Hektoen International

A Journal of Medical Humanities

Living behind a mask (Is it being one’s self?)

Lawrence Climo
Lincoln, Massachusetts, United States

In my retirement in Lincoln, I have found myself looking back at life. Those memories brought me smiles, but that is not what I want to share now. It is the memories that did not bring smiles. It is the memories of embarrassment and remorse after regretful behavior. And because I could not make those memories disappear, I took to looking at them more closely.

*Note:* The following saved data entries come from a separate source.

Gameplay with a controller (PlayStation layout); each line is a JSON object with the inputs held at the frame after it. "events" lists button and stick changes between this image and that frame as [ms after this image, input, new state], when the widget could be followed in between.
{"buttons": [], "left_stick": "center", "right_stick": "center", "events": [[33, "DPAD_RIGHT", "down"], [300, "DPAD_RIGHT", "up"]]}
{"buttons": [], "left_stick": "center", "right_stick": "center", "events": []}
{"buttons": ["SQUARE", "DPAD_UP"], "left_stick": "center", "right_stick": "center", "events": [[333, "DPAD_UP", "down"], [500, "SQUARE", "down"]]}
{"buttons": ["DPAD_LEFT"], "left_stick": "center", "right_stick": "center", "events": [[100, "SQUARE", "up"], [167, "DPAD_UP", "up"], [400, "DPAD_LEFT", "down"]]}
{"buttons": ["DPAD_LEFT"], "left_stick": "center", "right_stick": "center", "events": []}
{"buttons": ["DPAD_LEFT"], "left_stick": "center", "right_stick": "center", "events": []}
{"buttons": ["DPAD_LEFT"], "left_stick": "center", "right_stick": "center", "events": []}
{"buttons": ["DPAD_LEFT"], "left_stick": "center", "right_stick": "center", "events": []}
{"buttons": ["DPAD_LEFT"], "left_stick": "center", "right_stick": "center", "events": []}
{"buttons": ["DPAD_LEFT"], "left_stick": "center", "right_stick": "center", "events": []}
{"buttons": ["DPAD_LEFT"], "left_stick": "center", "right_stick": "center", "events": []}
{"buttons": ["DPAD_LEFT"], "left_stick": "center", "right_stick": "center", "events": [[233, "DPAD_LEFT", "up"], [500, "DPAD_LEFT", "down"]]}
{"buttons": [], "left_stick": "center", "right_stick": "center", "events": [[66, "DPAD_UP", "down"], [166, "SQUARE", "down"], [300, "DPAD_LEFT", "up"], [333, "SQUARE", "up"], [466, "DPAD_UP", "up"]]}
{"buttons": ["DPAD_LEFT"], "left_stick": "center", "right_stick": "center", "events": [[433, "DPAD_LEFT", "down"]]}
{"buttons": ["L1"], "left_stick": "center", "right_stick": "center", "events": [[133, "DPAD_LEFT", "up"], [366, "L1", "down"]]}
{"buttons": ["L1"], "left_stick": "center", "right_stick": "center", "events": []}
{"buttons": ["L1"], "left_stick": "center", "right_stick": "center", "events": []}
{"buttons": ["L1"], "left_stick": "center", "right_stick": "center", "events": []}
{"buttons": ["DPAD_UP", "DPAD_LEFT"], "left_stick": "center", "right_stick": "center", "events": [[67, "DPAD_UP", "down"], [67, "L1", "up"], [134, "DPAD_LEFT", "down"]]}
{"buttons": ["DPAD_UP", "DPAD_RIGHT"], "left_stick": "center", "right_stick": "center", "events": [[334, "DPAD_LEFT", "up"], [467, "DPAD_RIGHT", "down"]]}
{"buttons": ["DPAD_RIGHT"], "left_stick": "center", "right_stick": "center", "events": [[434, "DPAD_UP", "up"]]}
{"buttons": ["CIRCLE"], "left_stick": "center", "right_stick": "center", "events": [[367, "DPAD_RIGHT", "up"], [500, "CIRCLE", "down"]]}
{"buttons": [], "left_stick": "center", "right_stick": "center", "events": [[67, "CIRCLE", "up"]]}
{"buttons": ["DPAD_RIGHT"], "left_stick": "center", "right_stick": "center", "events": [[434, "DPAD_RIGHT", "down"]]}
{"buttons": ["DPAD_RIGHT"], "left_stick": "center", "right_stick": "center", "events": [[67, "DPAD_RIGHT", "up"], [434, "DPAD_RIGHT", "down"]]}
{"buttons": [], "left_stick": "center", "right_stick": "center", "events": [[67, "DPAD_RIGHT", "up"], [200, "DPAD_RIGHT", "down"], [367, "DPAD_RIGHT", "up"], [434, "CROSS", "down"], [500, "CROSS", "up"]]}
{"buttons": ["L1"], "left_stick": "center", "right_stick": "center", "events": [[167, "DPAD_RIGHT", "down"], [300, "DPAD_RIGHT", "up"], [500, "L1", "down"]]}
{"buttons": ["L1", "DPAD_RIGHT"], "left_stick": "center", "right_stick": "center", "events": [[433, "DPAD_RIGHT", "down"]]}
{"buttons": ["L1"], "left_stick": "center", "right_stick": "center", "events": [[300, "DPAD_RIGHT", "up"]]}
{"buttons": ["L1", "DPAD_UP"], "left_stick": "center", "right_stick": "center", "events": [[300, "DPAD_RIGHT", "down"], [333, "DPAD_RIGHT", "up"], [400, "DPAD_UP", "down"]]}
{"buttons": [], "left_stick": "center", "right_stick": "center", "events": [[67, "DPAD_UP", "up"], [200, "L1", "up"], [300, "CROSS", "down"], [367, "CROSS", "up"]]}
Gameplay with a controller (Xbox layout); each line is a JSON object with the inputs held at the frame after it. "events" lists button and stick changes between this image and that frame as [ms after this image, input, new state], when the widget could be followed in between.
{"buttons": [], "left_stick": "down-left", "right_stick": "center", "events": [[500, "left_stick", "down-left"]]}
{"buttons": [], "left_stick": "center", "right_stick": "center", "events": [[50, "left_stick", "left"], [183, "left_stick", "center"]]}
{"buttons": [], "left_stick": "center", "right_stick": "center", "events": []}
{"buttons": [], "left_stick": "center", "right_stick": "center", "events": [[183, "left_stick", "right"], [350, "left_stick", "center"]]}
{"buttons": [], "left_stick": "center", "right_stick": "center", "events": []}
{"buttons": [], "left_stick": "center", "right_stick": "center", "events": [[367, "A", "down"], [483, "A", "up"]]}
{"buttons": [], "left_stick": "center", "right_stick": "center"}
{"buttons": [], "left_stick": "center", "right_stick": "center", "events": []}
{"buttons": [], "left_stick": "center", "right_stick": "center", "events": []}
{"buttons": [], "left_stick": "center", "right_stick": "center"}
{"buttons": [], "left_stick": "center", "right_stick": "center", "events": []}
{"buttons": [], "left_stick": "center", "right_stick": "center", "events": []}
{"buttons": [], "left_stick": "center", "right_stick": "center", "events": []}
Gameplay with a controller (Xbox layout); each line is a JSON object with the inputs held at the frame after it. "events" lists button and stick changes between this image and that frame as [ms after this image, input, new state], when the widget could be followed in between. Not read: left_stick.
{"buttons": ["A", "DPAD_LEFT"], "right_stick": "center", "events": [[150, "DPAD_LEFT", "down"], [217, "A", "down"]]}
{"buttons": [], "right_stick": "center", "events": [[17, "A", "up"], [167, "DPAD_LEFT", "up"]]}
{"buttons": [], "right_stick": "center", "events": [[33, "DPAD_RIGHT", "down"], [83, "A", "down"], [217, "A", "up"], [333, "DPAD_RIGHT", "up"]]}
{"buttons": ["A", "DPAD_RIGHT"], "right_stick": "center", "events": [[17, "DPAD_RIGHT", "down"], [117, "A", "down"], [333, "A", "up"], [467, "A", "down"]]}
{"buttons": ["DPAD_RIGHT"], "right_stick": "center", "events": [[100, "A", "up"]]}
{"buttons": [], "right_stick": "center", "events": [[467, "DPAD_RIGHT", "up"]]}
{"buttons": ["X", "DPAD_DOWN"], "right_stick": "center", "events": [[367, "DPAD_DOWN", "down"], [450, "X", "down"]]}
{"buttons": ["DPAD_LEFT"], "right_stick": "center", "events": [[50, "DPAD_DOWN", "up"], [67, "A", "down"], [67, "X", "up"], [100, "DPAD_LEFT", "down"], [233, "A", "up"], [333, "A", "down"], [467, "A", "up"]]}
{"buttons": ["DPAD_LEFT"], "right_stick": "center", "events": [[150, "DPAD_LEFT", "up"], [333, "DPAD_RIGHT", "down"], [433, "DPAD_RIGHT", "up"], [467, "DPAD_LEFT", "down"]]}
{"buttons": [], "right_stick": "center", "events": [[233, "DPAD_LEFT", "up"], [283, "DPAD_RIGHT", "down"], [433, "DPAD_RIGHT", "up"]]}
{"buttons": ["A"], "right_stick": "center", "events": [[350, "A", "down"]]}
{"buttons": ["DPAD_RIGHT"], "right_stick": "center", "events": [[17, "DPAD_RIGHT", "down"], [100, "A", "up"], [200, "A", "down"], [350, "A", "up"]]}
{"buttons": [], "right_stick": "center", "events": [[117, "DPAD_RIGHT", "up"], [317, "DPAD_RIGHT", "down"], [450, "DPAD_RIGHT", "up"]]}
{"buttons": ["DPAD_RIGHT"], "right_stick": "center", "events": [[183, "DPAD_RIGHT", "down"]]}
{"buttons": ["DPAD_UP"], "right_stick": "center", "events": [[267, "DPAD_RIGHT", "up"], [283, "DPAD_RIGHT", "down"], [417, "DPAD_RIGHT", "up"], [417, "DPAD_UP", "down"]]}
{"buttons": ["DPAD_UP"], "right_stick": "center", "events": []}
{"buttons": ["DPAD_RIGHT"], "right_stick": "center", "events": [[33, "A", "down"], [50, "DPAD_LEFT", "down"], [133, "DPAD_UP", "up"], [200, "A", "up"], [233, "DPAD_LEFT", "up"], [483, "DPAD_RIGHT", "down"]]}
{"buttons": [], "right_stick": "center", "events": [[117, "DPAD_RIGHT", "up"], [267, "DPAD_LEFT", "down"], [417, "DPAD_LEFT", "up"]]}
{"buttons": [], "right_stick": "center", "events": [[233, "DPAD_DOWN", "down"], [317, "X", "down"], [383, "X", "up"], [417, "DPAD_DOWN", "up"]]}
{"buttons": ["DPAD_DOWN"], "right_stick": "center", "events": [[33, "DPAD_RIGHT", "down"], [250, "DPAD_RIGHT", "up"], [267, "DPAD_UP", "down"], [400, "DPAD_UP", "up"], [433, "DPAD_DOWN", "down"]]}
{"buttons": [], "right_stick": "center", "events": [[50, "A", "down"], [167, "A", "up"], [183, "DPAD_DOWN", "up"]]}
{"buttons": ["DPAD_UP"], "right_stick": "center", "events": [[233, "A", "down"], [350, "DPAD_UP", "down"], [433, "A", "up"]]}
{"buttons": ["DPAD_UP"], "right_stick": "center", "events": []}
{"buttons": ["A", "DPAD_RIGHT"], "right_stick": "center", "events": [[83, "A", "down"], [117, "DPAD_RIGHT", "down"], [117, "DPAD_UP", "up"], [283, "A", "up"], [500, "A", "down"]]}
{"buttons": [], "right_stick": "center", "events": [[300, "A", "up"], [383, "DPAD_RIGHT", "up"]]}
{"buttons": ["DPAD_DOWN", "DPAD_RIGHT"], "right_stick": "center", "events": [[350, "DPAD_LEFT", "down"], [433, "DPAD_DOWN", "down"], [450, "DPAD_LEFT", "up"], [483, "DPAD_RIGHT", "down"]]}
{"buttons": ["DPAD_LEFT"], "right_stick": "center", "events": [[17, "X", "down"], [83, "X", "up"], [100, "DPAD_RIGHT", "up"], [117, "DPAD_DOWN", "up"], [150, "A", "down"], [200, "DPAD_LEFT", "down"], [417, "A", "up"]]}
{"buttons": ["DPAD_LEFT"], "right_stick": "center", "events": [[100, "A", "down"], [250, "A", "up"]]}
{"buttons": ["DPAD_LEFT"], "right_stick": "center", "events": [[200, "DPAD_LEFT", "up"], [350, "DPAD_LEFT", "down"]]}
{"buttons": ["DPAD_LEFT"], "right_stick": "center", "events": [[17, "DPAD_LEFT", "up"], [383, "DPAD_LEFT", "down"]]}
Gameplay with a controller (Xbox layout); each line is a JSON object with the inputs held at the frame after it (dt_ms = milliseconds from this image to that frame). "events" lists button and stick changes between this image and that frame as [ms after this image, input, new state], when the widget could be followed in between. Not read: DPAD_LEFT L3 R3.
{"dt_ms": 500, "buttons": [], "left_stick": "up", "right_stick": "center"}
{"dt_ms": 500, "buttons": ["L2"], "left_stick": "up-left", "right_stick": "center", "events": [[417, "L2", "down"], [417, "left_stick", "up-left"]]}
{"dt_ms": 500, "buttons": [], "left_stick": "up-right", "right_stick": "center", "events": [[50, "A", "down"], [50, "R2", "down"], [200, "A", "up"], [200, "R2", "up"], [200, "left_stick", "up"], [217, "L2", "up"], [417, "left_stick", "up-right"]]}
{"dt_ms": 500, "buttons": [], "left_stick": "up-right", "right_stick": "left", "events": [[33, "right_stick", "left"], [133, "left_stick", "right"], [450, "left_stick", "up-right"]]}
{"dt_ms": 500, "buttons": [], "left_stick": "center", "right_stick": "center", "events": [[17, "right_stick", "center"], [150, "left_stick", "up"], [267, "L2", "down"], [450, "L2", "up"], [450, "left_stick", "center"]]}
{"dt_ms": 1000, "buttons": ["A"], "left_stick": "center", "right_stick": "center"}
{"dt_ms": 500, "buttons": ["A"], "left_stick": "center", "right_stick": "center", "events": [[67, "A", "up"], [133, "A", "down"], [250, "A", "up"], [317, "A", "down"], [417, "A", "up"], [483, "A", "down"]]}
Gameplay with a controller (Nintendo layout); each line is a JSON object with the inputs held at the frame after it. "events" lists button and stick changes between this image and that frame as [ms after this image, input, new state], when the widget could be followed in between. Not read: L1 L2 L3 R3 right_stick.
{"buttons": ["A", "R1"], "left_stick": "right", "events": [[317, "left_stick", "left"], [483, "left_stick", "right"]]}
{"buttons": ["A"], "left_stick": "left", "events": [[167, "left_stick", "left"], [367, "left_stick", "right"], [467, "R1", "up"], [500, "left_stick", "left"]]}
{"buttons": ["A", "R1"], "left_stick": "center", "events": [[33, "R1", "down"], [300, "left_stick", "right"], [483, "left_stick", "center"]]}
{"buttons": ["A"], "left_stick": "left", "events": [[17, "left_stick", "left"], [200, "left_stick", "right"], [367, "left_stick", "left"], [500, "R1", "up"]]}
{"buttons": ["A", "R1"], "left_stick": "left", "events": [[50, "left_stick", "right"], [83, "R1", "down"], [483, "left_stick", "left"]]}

What I hoped to find was not a reassuring excuse for what I did or did not do, but rather my reason for that behavior. Putting myself in child’s shoes, I recognized that it was a feeling, not a thought, that prompted such behaviors. I realized they were not simply expressions of who I was back then, either. They were expressions of who I thought I was, and who I wanted to be, or who I was trying to be. Those moments were, you might say, test trials. And what I learned was that instead of blocking out memories that invited embarrassment and remorse, I needed to look again more closely. My take-away was this. Those memories I wished to forget had a meaningful and reasonable reason. It was a reason I felt and then blocked out and forgot, rather than face it and mentally review it. I was, you might say, still young here and momentarily not appreciating that life is an ongoing, always growing, shapeshifting, testing, trying, and becoming experience.

Brian Andreas, the American writer and artist, gently plays with this developmental reality in a character who says: “I’ve always liked the time before dawn because there’s no one around to remind me who I’m supposed to be, so it’s easier to remember who I am.” Oscar Wilde once playfully remarked that: “Man is least himself when he talks in his own person. Give him a mask and he will tell you the truth.” And, of course, there was that statement anchored in psychology and applied by David Books in his New York Times Opinion on February 9, 2024: “If you wear a mask long enough, eventually the mask becomes who you are.” But it was really the story told to me by a colleague that nailed this decision and answered that question. Writing personally about the severe and upsetting ups and downs of a foreign student he took in when she unexpectedly became seriously ill and who recovered, but those ups and downs that impacted his family, this colleague could only write a total truth using a pseudonym. When I’d read what he had written I now fully understood that being one’s Self “behind a mask” is sometimes being one’s Self.

LAWRENCE H. CLIMO, M.D., is a Vietnam vet, board-certified psychiatrist, and writer. He has practiced psychotherapy and psychopharmacology in inpatient and outpatient settings and been a teacher, administrator, and forensic consultant. His articles have appeared in professional, academic, and popular journals and magazines, and he is the author of three books, The Patient Was Vietcong: An American Doctor in the Vietnamese Health Service, 1966-1967; Psychiatrist on the Road: Encounters in Healing and Healthcare; and Caregiving: Lives Derailed (under the pseudonym Eli Cannon). He is retired and writes occasional op-eds for Psychiatric Times.